California's diverse economy cushions the state somewhat even if the nation stumbles in the coming months, said Stephen Levy, director of the Center for Continuing Study of the California Economy. Many sectors such as entertainment, technology and tourism are not directly affected by government budget cuts, he said.

"If we get construction jobs back, we could start to have an outsized recovery compared to the nation," he said.

Counties in Southern California continued to show encouraging job gains in March.

Los Angeles County added 23,700 nonfarm jobs, and unemployment fell slightly to 10.2% from 10.3% in February. The information industry, including motion picture and sound recording, led the gain. Professional and business services, educational and health services, and leisure and hospitality also added positions.

San Diego County added 8,300 positions, and its jobless rate slipped to 7.7% from 8% the month before.

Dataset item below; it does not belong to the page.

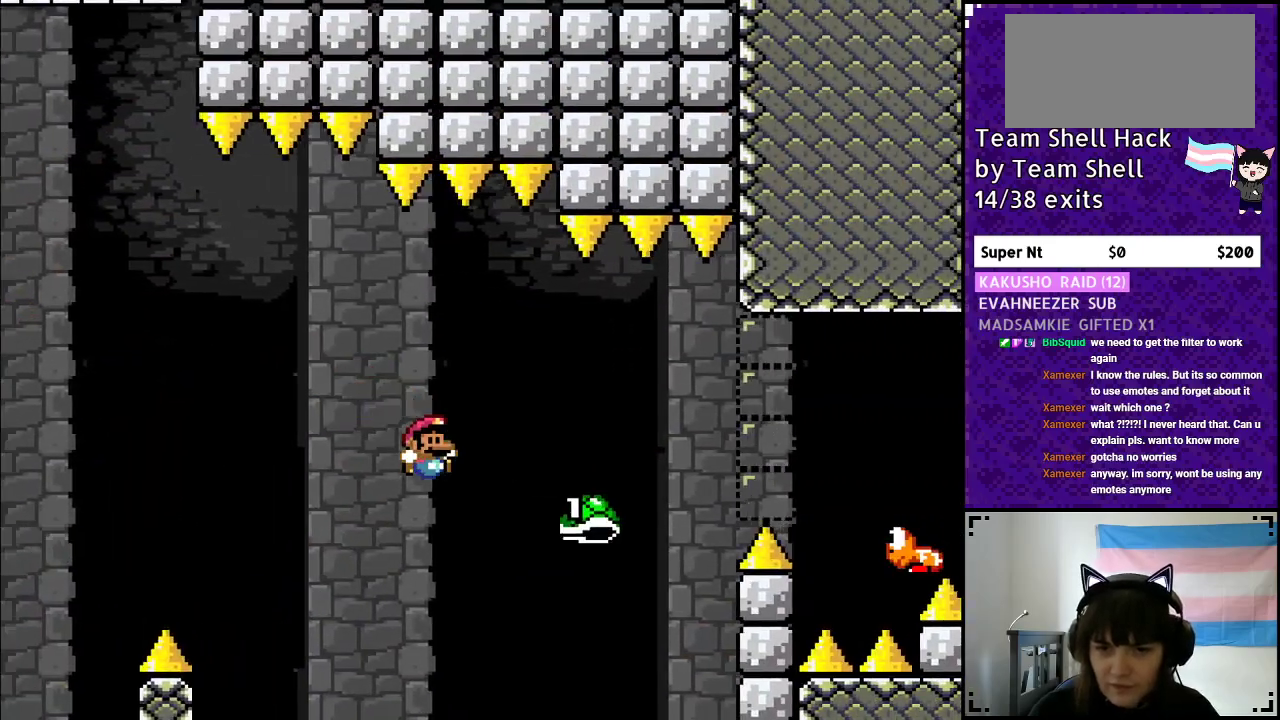
{"buttons": ["B", "Y", "DPAD_RIGHT"], "events": []}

Orange County added 5,100 jobs and its unemployment rate declined to 6.3% from 6.6%.

The Inland Empire, which includes Riverside and San Bernardino counties, gained 3,500 jobs, and its unemployment rate fell to 10.5% in March from 10.9% the month before. The gains were concentrated in government and educational and business services.

The Bay Area, including San Francisco, San Mateo and Marin counties, added 4,600 positions. Unemployment fell to 5.8% from 6% in February.

Many of the long-term unemployed say they've seen the economy pick up slightly and are waiting for that to trickle down. Downtown Los Angeles resident Denise Harris, a musician who also goes by the stage name Silkiie, said employers are more responsive to her applications. She's surviving on food stamps and is hoping to find a job — anywhere — after four years without work.

"I've been looking for so long, but I haven't lost faith," said Harris, who is in her 50s. "I just keep looking."